··· TEXT SEGMENT ···

Dear Readers, Doesn’t it feel good to have a laugh with a colleague? Haven’t you felt the tension in a meeting start to dissipate as soon as someone cracked a joke? Suddenly, that awkward, all-elbows moment passes as the hot air slowly cools and clears. There is no doubt in my mind that work is far more enjoyable (and PS: more work actually gets done) when leaders don’t take themselves so seriously and do their best to cultivate a light and fun working environment. Looking back over the years, it’s the laughs, the shared celebrations, and the good times that I recall and rejoice in recalling—not the sticky, conflict-riddled moments with colleagues—these have no foothold in my mind.

··· DATA UNDER STUDY ···

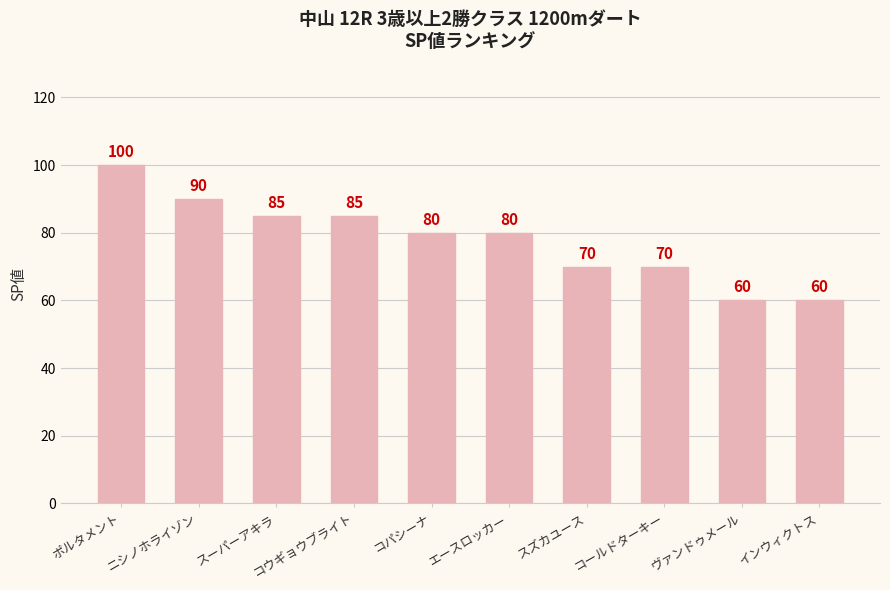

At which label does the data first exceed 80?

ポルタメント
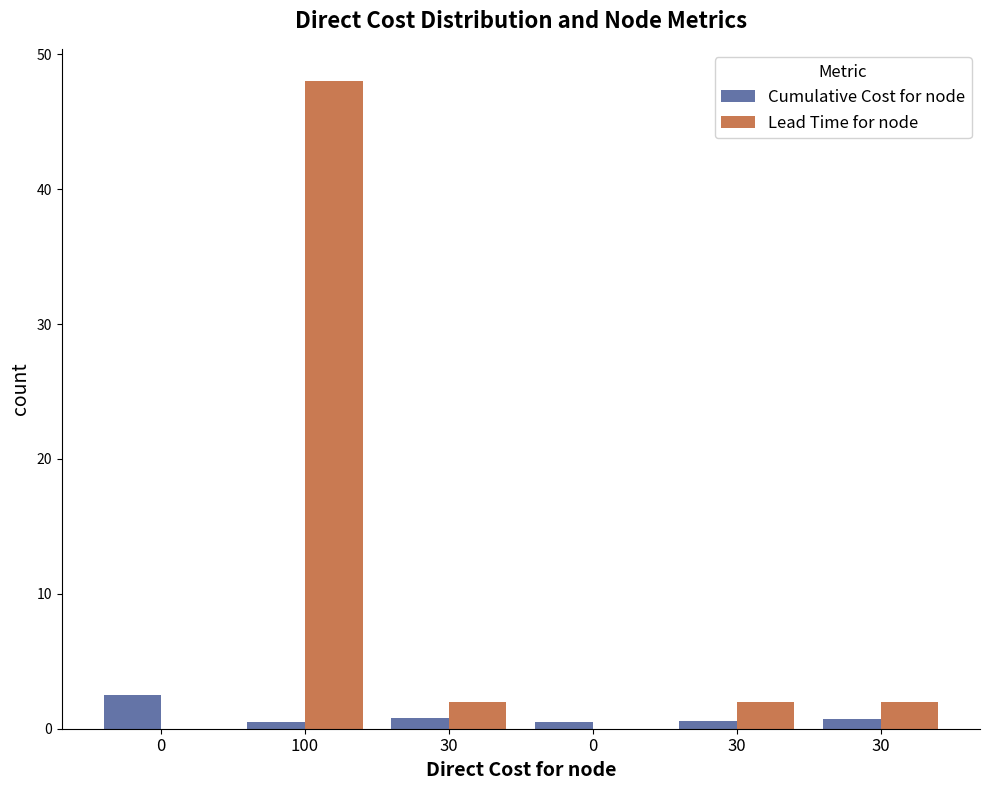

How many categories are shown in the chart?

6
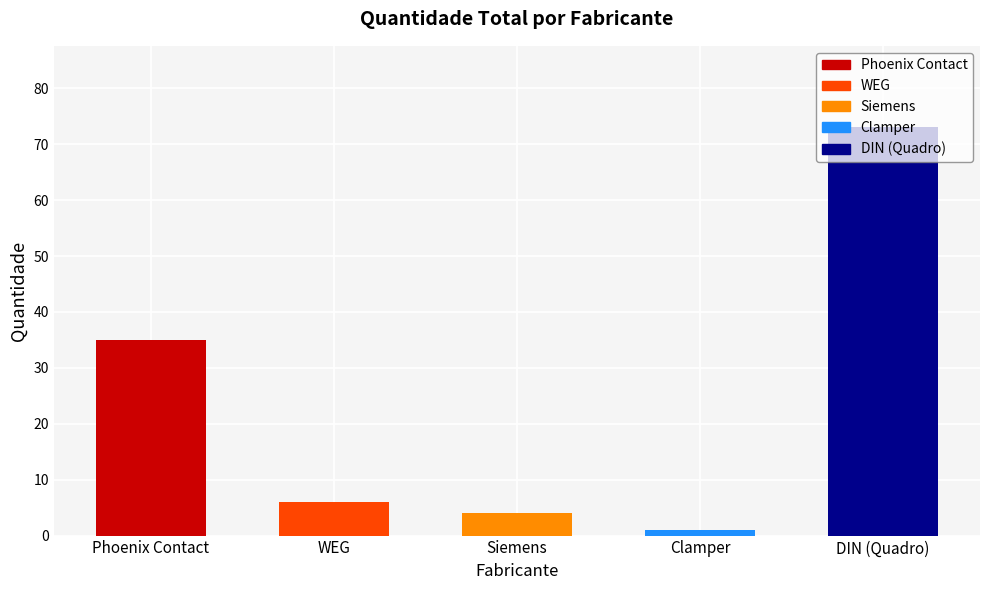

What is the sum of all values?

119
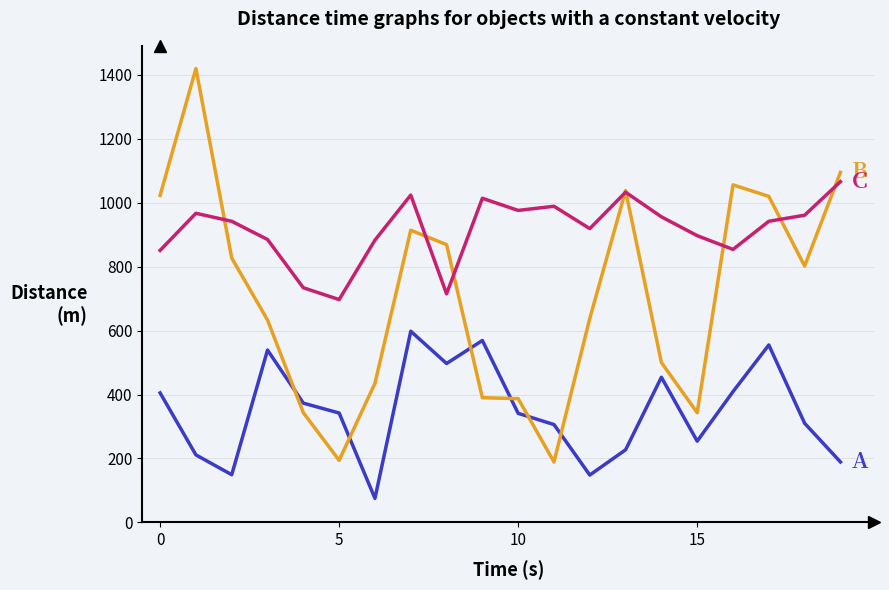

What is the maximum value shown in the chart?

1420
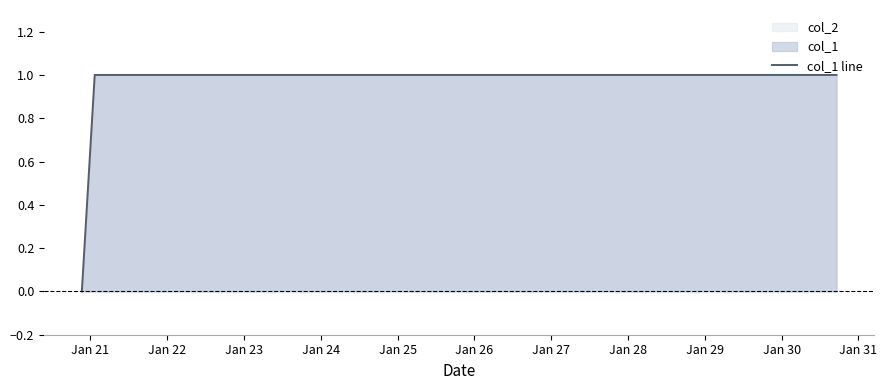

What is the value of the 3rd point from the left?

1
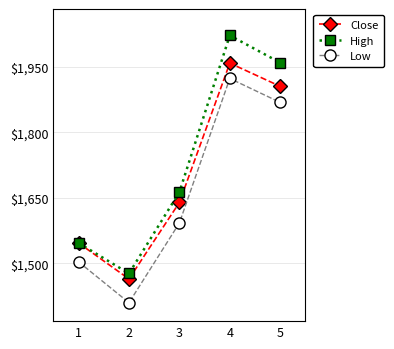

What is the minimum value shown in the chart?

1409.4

···

**CHECK YOUR UNDERSTANDING:**
A. Based on the letter about humor at work, say whether each statement agrees with it, answering yes or no and quoting the exact words that settle it: (i) The writer believes more work gets done when leaders don't take themselves too seriously. (ii) The writer's strongest memories of past years are of conflicts with colleagues. (iii) The writer mentions tension in a meeting easing once someone makes a joke.
B. Reproduce word for word everything in the letter about humor at work from "Dear Readers, Doesn’t" down to "in my mind.".
This material has no connection to the text.

**SOLUTIONS TO THE TASKS:**
A.
(i) Yes: "(and PS: more work actually gets done) when leaders don’t take themselves so seriously"
(ii) No: "not the sticky, conflict-riddled moments with colleagues—these have no foothold in my mind"
(iii) Yes: "Haven’t you felt the tension in a meeting start to dissipate as soon as someone cracked a joke?"

B.
Dear Readers, Doesn’t it feel good to have a laugh with a colleague? Haven’t you felt the tension in a meeting start to dissipate as soon as someone cracked a joke? Suddenly, that awkward, all-elbows moment passes as the hot air slowly cools and clears. There is no doubt in my mind that work is far more enjoyable (and PS: more work actually gets done) when leaders don’t take themselves so seriously and do their best to cultivate a light and fun working environment. Looking back over the years, it’s the laughs, the shared celebrations, and the good times that I recall and rejoice in recalling—not the sticky, conflict-riddled moments with colleagues—these have no foothold in my mind.